One Tree Three Lives
Date 日期: 20 Apr 2018
Time 時間: 7:00pm – 9:30pm
7:00pm-8:40pm (Screening, Mandarin/Cantonese)
8:40pm-9:30pm (Dialogue in Mandarin)
Rayson Huang Theatre, HKU
Ms.Angie Chen, Director
Mr. Liu Waitong, poet, writer and photographer
Dr Lin Pei-yin，Associate Professor, HKU
For HKU students and staff
For alumni and public
One Tree Three Lives is an intimate film on the novelist Hualing Nieh Engle, who has been a major influence on generations of writers in the Chinese Diaspora, and beyond.
The film reveals a woman of unusual charisma, integrity and determination, and a person in continual exile. Interviews with 26 writers such as Mo Yin and Pai Hsien-yung present a lively variety of views and anecdotes.
Hualing Nieh Engle calls herself a tree, with roots in China, the trunk in Taiwan, and the many leaves in Iowa, USA. Born and raised in wartime China, she left Wuhan in 1949 for peace in Taipei, and then left for love in 1964 to the United States. She is the author of 24 books of fiction and non-fiction, which have been translated into various languages.

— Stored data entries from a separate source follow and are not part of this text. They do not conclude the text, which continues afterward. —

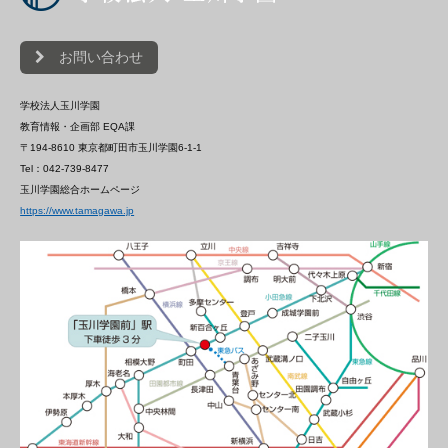
お問い合わせ
学校法人玉川学園
教育情報・企画部 EQA課
〒194-8610 東京都町田市玉川学園6-1-1
Tel：042-739-8477
玉川学園総合ホームページ
https://www.tamagawa.jp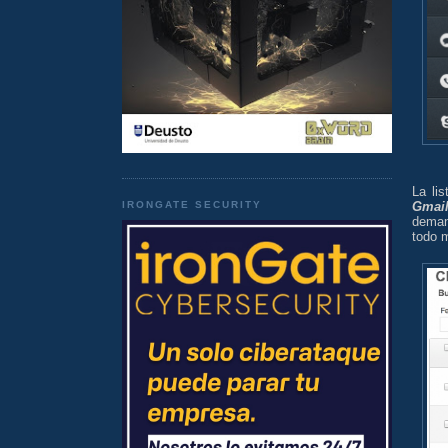
La li
Gmai
IRONGATE SECURITY
deman
todo 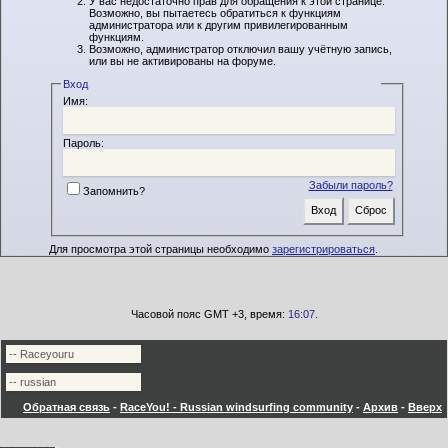
У вас недостаточно прав для обращения к этой странице.
Возможно, вы пытаетесь обратиться к функциям
администратора или к другим привилегированным
функциям.
Возможно, администратор отключил вашу учётную запись,
или вы не активированы на форуме.
Вход
Имя:
Пароль:
Забыли пароль?
Запомнить?
Для просмотра этой страницы необходимо
зарегистрироваться
.
Часовой пояс GMT +3, время:
16:07
.
Обратная связь
-
RaceYou! - Russian windsurfing community
-
Архив
-
Вверх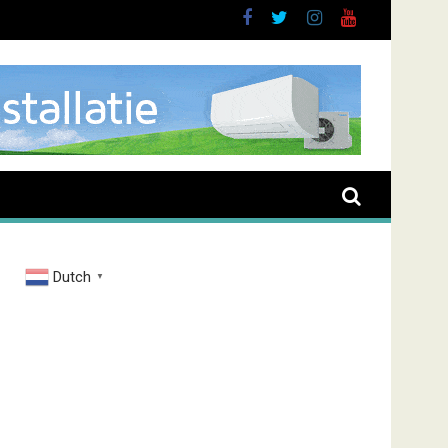
Dutch
▼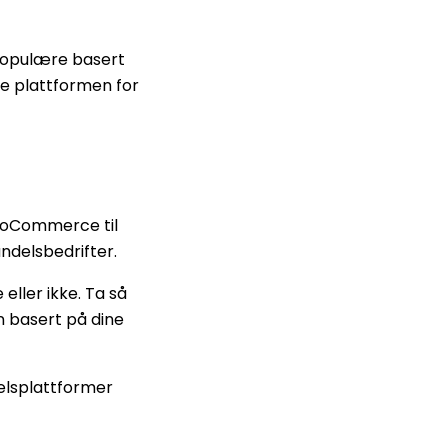
 populære basert
e plattformen for
WooCommerce til
ndelsbedrifter.
ller ikke. Ta så
 basert på dine
delsplattformer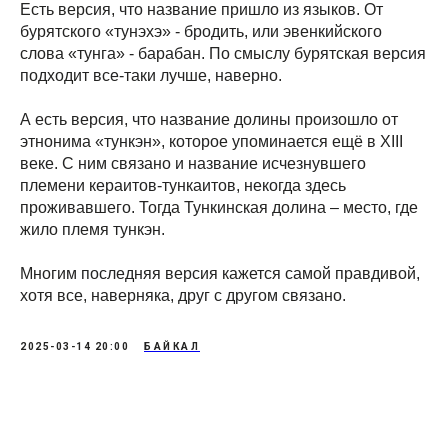
Есть версия, что название пришло из языков. От
бурятского «тунэхэ» - бродить, или эвенкийского
слова «тунга» - барабан. По смыслу бурятская версия
подходит все-таки лучше, наверно.
А есть версия, что название долины произошло от
этнонима «тункэн», которое упоминается ещё в XIII
веке. С ним связано и название исчезнувшего
племени кераитов-тункаитов, некогда здесь
проживавшего. Тогда Тункинская долина – место, где
жило племя тункэн.
Многим последняя версия кажется самой правдивой,
хотя все, наверняка, друг с другом связано.
2025-03-14 20:00
БАЙКАЛ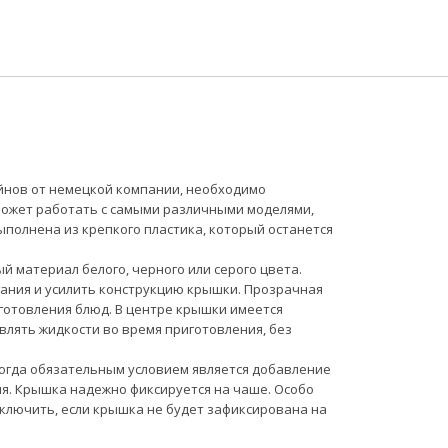
айнов от немецкой компании, необходимо
может работать с самыми различными моделями,
ыполнена из крепкого пластика, который останется
й материал белого, черного или серого цвета.
гания и усилить конструкцию крышки. Прозрачная
готовления блюд. В центре крышки имеется
влять жидкости во время приготовления, без
огда обязательным условием является добавление
ия. Крышка надежно фиксируется на чаше. Особо
включить, если крышка не будет зафиксирована на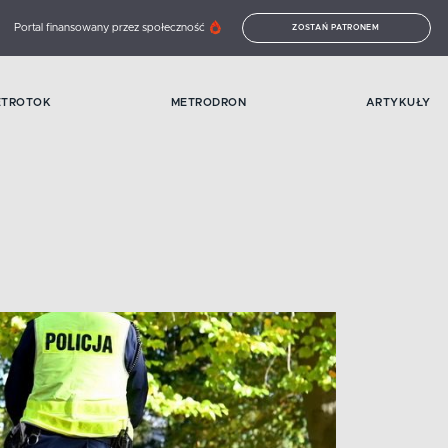
Portal finansowany przez społeczność
ZOSTAŃ PATRONEM
ETROTOK
METRODRON
ARTYKUŁY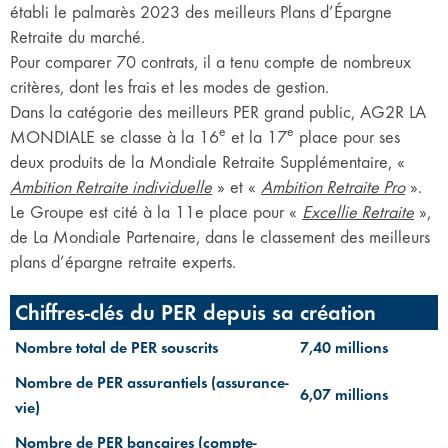
établi le palmarès 2023 des meilleurs Plans d’Épargne
Retraite du marché.
Pour comparer 70 contrats, il a tenu compte de nombreux
critères, dont les frais et les modes de gestion.
Dans la catégorie des meilleurs PER grand public, AG2R LA
e
e
MONDIALE se classe à la 16
et la 17
place pour ses
deux produits de la Mondiale Retraite Supplémentaire, «
Ambition Retraite individuelle
» et «
Ambition Retraite Pro
».
Le Groupe est cité à la 11e place pour «
Excellie Retraite
»,
de La Mondiale Partenaire, dans le classement des meilleurs
plans d’épargne retraite experts.
Chiffres-clés du PER depuis sa création
Nombre total de PER souscrits
7,40 millions
Nombre de PER assurantiels (assurance-
6,07 millions
vie)
Nombre de PER bancaires (compte-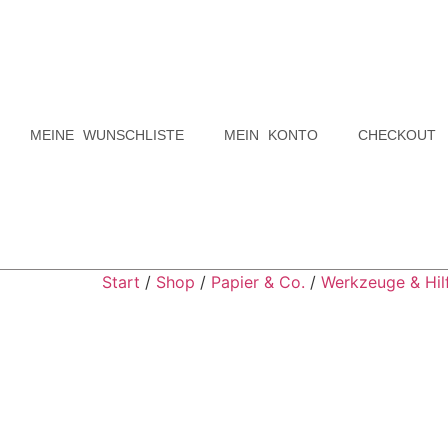
MEINE WUNSCHLISTE
MEIN KONTO
CHECKOUT
Start
/
Shop
/
Papier & Co.
/
Werkzeuge & Hilf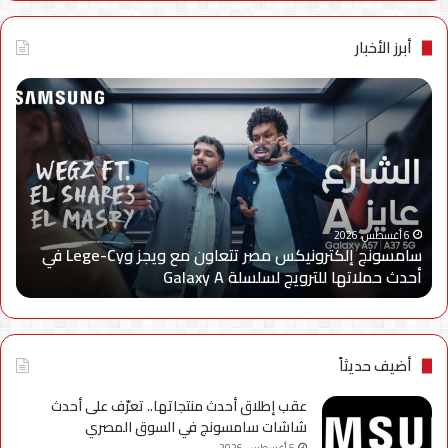
أبرز الأخبار
سامسونج
الجه
إلكترونيكس
الق
مصر
لتن
تتعاون
الا
مع
يعل
ويجز
إعا
وLege-
إتاح
ا
Cy
خدم
6 أغسطس، 2026
سامسونج إلكترونيكس مصر تتعاون مع ويجز وLege-Cy في
في
«أر
أحدث حملاتها للترويج لسلسلة Galaxy A
ا
أحدث
عبر
حملاتها
تطب
للترويج
My
لسلسلة
TRA
Galaxy
بحل
أضيف حديثاً
A
فني
مؤ
عقب إطلاق أحدث منتجاتها.. تعرّف على أحدث
لحي
شاشات سامسونج في السوق المصري
است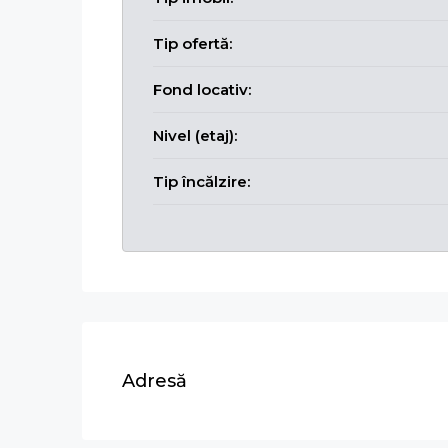
Tip ofertă:
Fond locativ:
Nivel (etaj):
Tip încălzire:
Adresă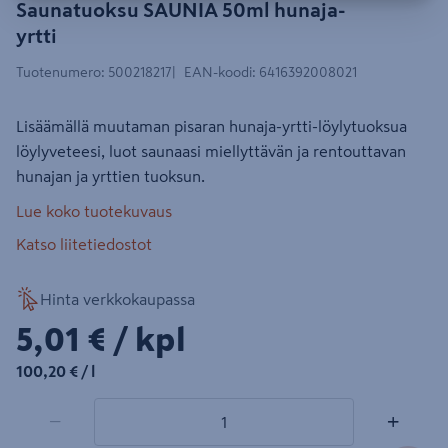
Saunatuoksu SAUNIA 50ml hunaja-
yrtti
Tuotenumero
:
500218217
EAN-koodi
:
6416392008021
Lisäämällä muutaman pisaran hunaja-yrtti-löylytuoksua
löylyveteesi, luot saunaasi miellyttävän ja rentouttavan
hunajan ja yrttien tuoksun.
Lue koko tuotekuvaus
Katso liitetiedostot
Hinta verkkokaupassa
5,01€/kpl
5,01 €
/ kpl
100,20€/l
100,20 €
/ l
1 tuotetta
Määrä
−
+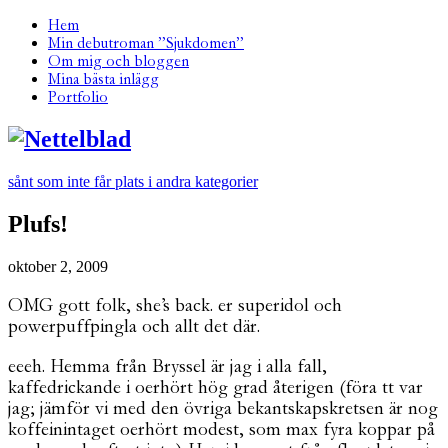
Hem
Min debutroman ”Sjukdomen”
Om mig och bloggen
Mina bästa inlägg
Portfolio
sånt som inte får plats i andra kategorier
Plufs!
oktober 2, 2009
OMG gott folk, she’s back. er superidol och
powerpuffpingla och allt det där.
eeeh. Hemma från Bryssel är jag i alla fall,
kaffedrickande i oerhört hög grad återigen (föra tt var
jag; jämför vi med den övriga bekantskapskretsen är nog
koffeinintaget oerhört modest, som max fyra koppar på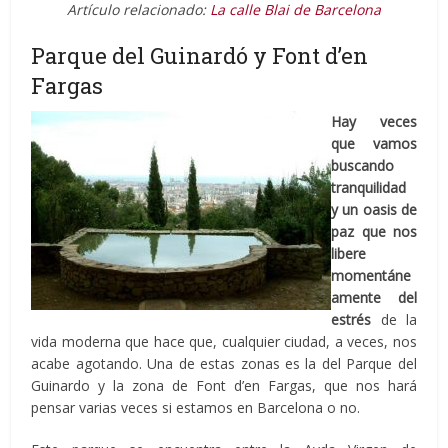
Artículo relacionado:
La calle Blai de Barcelona
Parque del Guinardó y Font d’en
Fargas
Hay veces
que vamos
buscando
tranquilidad
y un oasis de
paz que nos
libere
momentáne
amente del
estrés
de la
vida moderna que hace que, cualquier ciudad, a veces, nos
acabe agotando. Una de estas zonas es la del Parque del
Guinardo y la zona de Font d’en Fargas, que nos hará
pensar varias veces si estamos en Barcelona o no.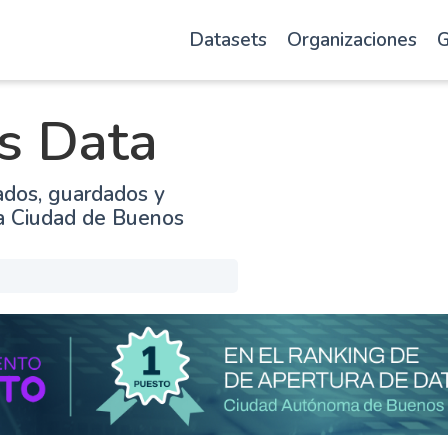
Datasets
Organizaciones
G
s Data
ados, guardados y
la Ciudad de Buenos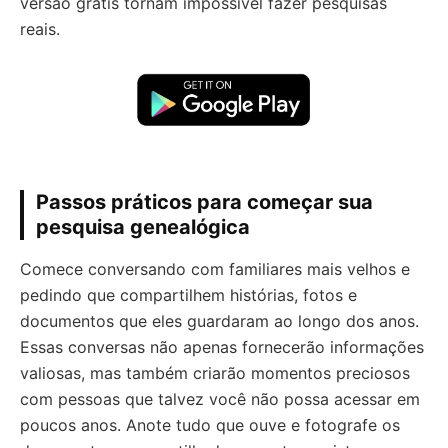
versão grátis tornam impossível fazer pesquisas
reais.
Passos práticos para começar sua
pesquisa genealógica
Comece conversando com familiares mais velhos e
pedindo que compartilhem histórias, fotos e
documentos que eles guardaram ao longo dos anos.
Essas conversas não apenas fornecerão informações
valiosas, mas também criarão momentos preciosos
com pessoas que talvez você não possa acessar em
poucos anos. Anote tudo que ouve e fotografe os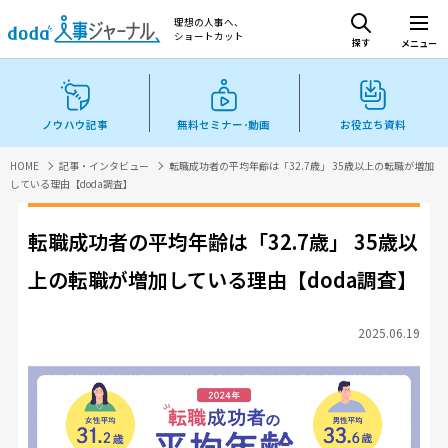
理想の人事へ、
ショートカット
探す
メニュー
ノウハウ記事
無料セミナー･動画
お役立ち資料
HOME
記事・インタビュー
転職成功者の平均年齢は「32.7歳」 35歳以上の転職が増加
している理由【doda調査】
転職成功者の平均年齢は「32.7歳」 35歳以
上の転職が増加している理由【doda調査】
2025.06.19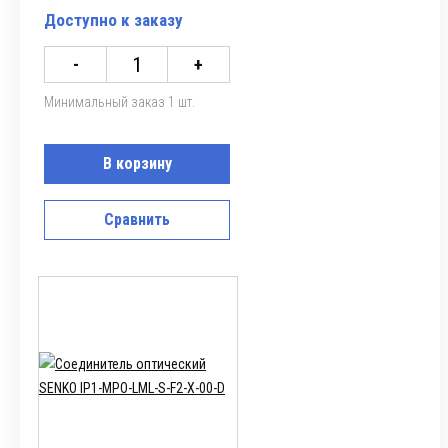
Доступно к заказу
-
+
Минимальный заказ 1 шт.
В корзину
Сравнить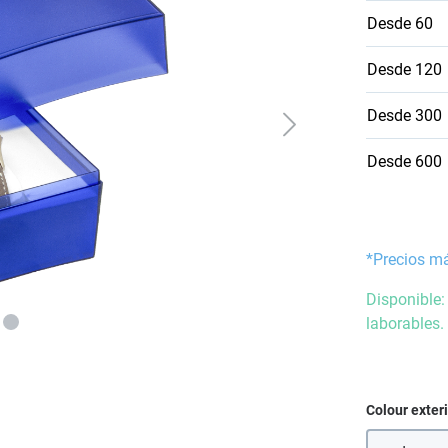
Desde
60
Desde
120
Desde
300
Desde
600
*Precios m
Disponible:
laborables.
Seleccione
Colour exter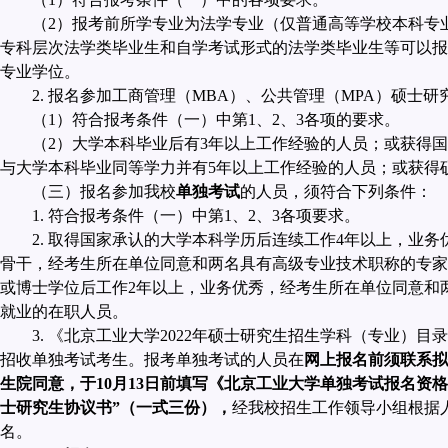
（
2
）报考前所学专业为法学专业（仅普通高等学校本科专
专科层次法学类毕业生和自学考试形式的法学类毕业生等可以报
专业学位。
2.
报名参加工商管理（
MBA
）、公共管理（
MPA
）硕士研
（
1
）符合报考条件（一）中第
1
、
2
、
3
各项的要求。
（
2
）大学本科毕业后有
3
年以上工作经验的人员；或获得国
与大学本科毕业同等学力并有
5
年以上工作经验的人员；或获得
（三）报名参加我校
单独考试
的人员，须符合下列条件：
1.
符合报考条件（一）中第
1
、
2
、
3
各项要求。
2.
取得国家承认的大学本科学历后连续工作
4
年以上，业务
骨干，经考生所在单位同意和两名具有高级专业技术职称的专家
或博士学位后工作
2
年以上，业务优秀，经考生所在单位同意和
就业的在职人员。
3.
《北京工业大学
2022
年硕士研究生招生学科（专业）目录
招收单独考试考生。报考单独考试的人员在
网上报名前须联系拟
生院同意，于
10
月
13
日前填写《北京工业大学单独考试报名资格
士研究生协议书”（一式三份），
经我校招生工作领导小组根据
名。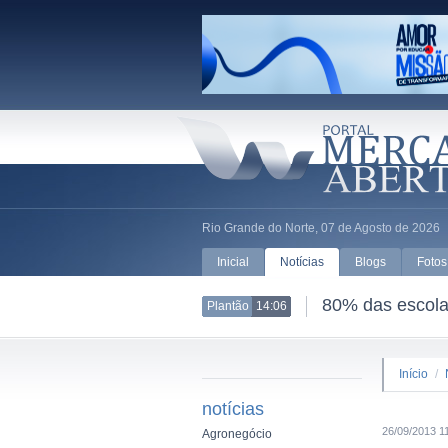
Rio Grande do Norte, 07 de Agosto de 2026
Inicial
Notícias
Blogs
Fotos
80% das escolas
Plantão
14:06
Início
/
notícias
26/09/2013 1
Agronegócio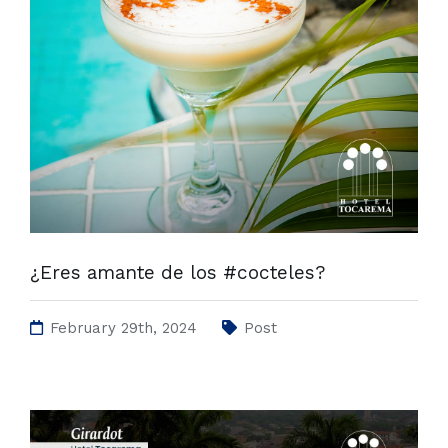
¿Eres amante de los #cocteles?
February 29th, 2024
Post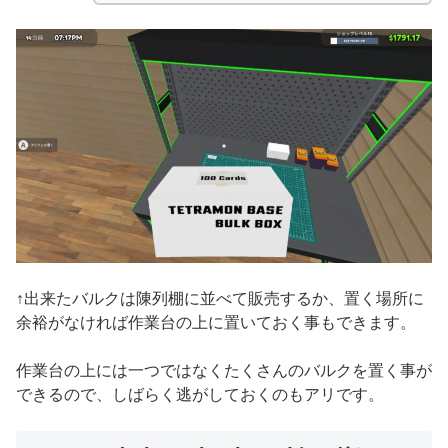
↑出来たバルクは陳列棚に並べて販売するか、置く場所に
余裕がなければ作業台の上に置いておく事もできます。
作業台の上には一つではなくたくさんのバルクを置く事が
できるので、しばらく逃がしておくのもアリです。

Perhaps more importantly, she initiated the prestigious International Writing Program at the University of Iowa with her poet-husband Paul Engle – a world-renowned platform for writers since 1967, for which they were nominated for the Nobel Peace Prize in 1976.
Bio of Speakers座談嘉賓：
Angie Chen has been making films since 1979. She was born in Shanghai, brought up in Hong Kong and Taiwan, received her MFA from UCLA, and lived in America for over more than a decade. Her first documentary, Der Besuch (The Visit, 1981), was about her father, and was filmed in Germany before her return to Hong Kong. After graduating, she returned to Hong Kong in the 1980s and directed several feature films followed, namely Maybe It’s Love (1984), My Name Ain’t Suzie (1985), and Chaos By Design (1988), before she became disillusioned with the possibilities of creating original and interesting work within the territory’s commercial industry. She turned to making commercials and publicity shorts before re-emerging as a documentary filmmaker nearly two decades after the release of her last commercial feature, with the intimate portrait This Darling Life (2008), the acclaimed biographical work on the novelist Hualing Nieh Engle, One Tree Three Lives (2012) and the latest lively documentary about the artist Yank Wong, I’ve Got the Blues (2017). This Darling Life nominated Best Documentary in the Taiwan Golden Horse Awards; One Tree Three Lives world premiered in the 2012 Hong Kong International Film Festival, and Asia-premiere in the 2012 Taipei Film Festival; and I’ve Got the Blues has won Best Feature Documentary (FFD) in 2017.
Liu Waitong is a poet, writer and photographer. He was born in Guangdong in 1975 and moved to Hong Kong in 1997. He has been awarded several literary prizes in Hong Kong and Taiwan, including the China Times Literary Award, the United Daily News Award, and the Hong Kong Arts Development Award for Best Artist (Literature).
林姵吟博士，現當代文學副教授，2012年開始在中文學院執教，此前曾在英國劍橋大學，倫敦大學，和新加坡國立大學任教，也曾任哈佛大學燕京學社訪問學者（2015-2016）及倫敦大學亞非學院博士後研究員。著有多篇關於現當代中文文學（尤其是台灣文學）的中、英文論文，也翻譯過數篇短篇小說，近期代表作為Colonial Taiwan: Negotiating Identities and Modernity through Literature (Brill, 2017)。
Dr Lin Pei-yin joined the School of Chinese, HKU in 2012. Prior to HKU, she was Lecturer in the Department of East Asian Studies, Cambridge, an assistant professor in the department of Chinese Studies of the National University of Singapore, and a part-time teacher and post-doctorate research fellow in modern Chinese literature at SOAS, University of London. She was a Harvard Yenching Visiting Scholar in 2015-2016. She has published widely on modern Chinese literature, with a focus on Taiwan. Her latest publication is Colonial Taiwan: Negotiating Identities and Modernity through Literature (Brill, 2017).